Why are hundreds of clams showing up on Pismo beach, California?
Pismo clams on beach
A kindergartner scurried across the sand at Pismo Beach on Friday, scooping palm-sized clams into a bucket to carry back to the ocean. Meanwhile, a seagull swooped out of the fog to pluck a clam from the shore, trotting a few paces before tearing it open for lunch. “It’s bizarre,” said Santa Maria resident Debbie Jackson, who spotted hundreds of clams on the sand in Pismo Beach. “It seems like every step you go, you’ll find them.”

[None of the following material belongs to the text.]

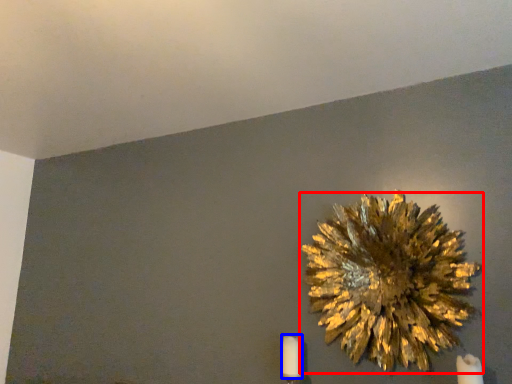
Question: Which point is further to the camera, flower (highlighted by a red box) or candle (highlighted by a blue box)?

Choices:
 (A) flower
 (B) candle

Answer: (B)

Usually, Pismo clams burrow a few inches beneath the wet sand, using their siphons like snorkels to eat and breathe, according to California Department of Fish and Wildlife environmental scientist Claudia Makeyev. In recent months, however, Pismo clams have been showing up on top of the sand at San Luis Obispo County beaches.
California State Parks, the state Department of Fish and Wildlife and Cal Poly’s Center for Coastal Marine Sciences are working together to study the shellfish. “It’s exciting that (the clams are) coming back,” said Ben Ruttenberg, director of the Center for Coastal Marine Sciences. “We’re going to try to get some handle on what’s going on because there is such a strong, emotional attachment to these critters in the area.”

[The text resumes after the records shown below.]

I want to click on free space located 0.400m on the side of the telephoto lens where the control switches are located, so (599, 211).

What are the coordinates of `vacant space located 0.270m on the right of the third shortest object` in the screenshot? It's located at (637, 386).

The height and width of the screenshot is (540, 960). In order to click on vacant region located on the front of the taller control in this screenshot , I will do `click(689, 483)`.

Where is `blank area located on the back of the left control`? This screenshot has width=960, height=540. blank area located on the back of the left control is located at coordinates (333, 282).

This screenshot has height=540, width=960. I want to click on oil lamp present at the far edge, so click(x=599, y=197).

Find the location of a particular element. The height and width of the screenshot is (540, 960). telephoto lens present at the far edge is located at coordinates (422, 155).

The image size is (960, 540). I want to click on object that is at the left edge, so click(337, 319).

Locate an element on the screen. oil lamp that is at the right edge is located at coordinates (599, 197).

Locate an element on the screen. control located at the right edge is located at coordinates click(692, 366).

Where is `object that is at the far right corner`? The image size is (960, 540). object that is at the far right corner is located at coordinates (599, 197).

Pismo clams are embedded in Pismo Beach’s history and culture. Pismo Beach was known as the Clam Capital of the World in 1947, according to the city’s website. During the late 1800s, clammers could harvest as many clams as they could haul away, The Tribune reported previously.
Before commercial shipping of clams was banned in 1927, more than 370,000 pounds of clams were annually harvested from beaches stretching from Oceano to Monterey. In 1911, the first clamming restrictions were passed — limiting the daily take to 200 clams per person. In 1927, folks were limited to 15 clams per person daily, and the clams had to be larger than 5 inches.